My Wild Dice Casino verdict: read the contract, not the banner
Every fact points the same direction once you arrange it. The banner offers £4,500; the wagering makes it close to unwinnable. The cashback pays daily; it pays best to whoever loses most. The VIP ladder glitters; its rules are secret. The withdrawals are quick; the floor, the ceiling and the deposit-linked winnings cap decide how much ever travels. And the company collecting the deposits won’t print its own name or stay at one address. International readers comparing the Interactive Pro N.V. casinos should know the comparison is cosmetic: Mega Win and i24Slots run the same machinery with smaller catalogues and slower bank-only payouts, while 666 Gambit trades its sister’s 90x for a friendlier 50x and quick payments, then undercuts itself by holding no licence whatsoever, so there’s no safer door into this particular house, just differently decorated ones. For readers in Britain, no judgement call is needed: a family with no UKGC authorisation, no GamStop participation and one member running with no licence at all is off limits, and this flagship’s contract gives even players in markets it can legally serve every reason to spend their money where the owner has a name.
Wild Dice Casino sister sites FAQ: your questions answered
Does Wild Dice Casino have sister sites?
Yes: Mega Win, i24Slots, 666 Gambit and Disco Win, all run by Interactive Pro N.V. of Curaçao. The operator hides its identity well enough that more brands could exist unconfirmed.
Who operates Wild Dice Casino?
Interactive Pro N.V., a Curaçao-registered company that doesn’t print its name on its own casino sites and masks its domain records. The casino launched in 2023.
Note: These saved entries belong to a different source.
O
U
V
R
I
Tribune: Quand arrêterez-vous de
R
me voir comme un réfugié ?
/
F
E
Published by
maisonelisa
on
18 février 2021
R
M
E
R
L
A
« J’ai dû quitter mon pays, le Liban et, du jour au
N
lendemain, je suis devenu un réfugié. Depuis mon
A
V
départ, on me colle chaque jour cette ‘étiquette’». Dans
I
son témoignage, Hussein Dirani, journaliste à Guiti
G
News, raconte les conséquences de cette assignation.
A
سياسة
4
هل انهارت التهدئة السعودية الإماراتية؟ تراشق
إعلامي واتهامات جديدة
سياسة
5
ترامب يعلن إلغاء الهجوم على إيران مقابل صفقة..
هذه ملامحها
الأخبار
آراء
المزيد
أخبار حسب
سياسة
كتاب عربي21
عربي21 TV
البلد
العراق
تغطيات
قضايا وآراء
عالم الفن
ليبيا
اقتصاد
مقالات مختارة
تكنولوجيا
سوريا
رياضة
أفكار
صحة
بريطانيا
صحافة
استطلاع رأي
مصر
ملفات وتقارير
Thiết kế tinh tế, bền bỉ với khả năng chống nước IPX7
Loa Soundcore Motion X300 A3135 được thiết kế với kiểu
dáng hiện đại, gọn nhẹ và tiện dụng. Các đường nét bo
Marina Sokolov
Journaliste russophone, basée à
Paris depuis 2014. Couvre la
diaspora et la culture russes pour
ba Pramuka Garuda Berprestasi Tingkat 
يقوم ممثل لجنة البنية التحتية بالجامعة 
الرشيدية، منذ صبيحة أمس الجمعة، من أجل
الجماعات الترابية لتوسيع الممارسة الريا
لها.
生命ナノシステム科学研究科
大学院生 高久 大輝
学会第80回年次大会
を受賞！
Is Wild Dice Casino licensed?
It holds an Anjouan Gaming licence from the Comoros, a light-touch offshore permit with no independent dispute body behind it, and the family doesn’t even hold that line consistently, with sister site 666 Gambit running unlicensed.
Can UK players use Wild Dice Casino?
No. There’s no UKGC licence, no GamStop participation and no British protections anywhere in this family, so it’s off limits to players in Britain.
What is the Wild Dice Casino welcome bonus?
A 200% match worth up to £4,500 plus 100 free spins, all loaded onto the first deposit rather than spread across several. The package carries 90x wagering, which makes converting it into withdrawable cash close to impossible.
Is 90x wagering normal?
No. British casinos are legally capped at 10x, the offshore world mostly stops between 35x and 50x, and even Wild Dice Casino’s own sister 666 Gambit charges 50x. At 90x, a maxed £4,500 bonus would demand £405,000 of turnover before a withdrawal.
What is 666 Gambit?
The family’s devil-themed 2025 launch, advertising up to £3,000 and 100 free spins across two 300% deposit matches at 50x wagering, with one-business-day payment processing. It holds no gaming licence from any jurisdiction.
How does the Wild Dice Casino cashback work?
It’s paid daily based on the previous day’s deposits and losses, from £10 on a £100 to £199 deposit up to £500 on £5,000 or more at lower tiers, and £15 to £750 at higher ones, with maximum daily cashback rates rising from 25% to 100% across the seven VIP levels. How players climb those levels isn’t clear.
How do Wild Dice Casino withdrawals work?
By wire transfer, pledged within one business day, or to Bitcoin, Litecoin or Ethereum wallets. The minimum is a high £100, a low monthly ceiling applies, and the terms also cap winnings by your deposit total and deduct from accounts left dormant for six to twelve months.
Why does Wild Dice Casino keep changing its web address?
The brand has traded through several addresses in short order, including -play and -win variants of its name. Casinos rotate domains like that when blocks in regulated countries keep catching up with them, and it should be read as the warning it is.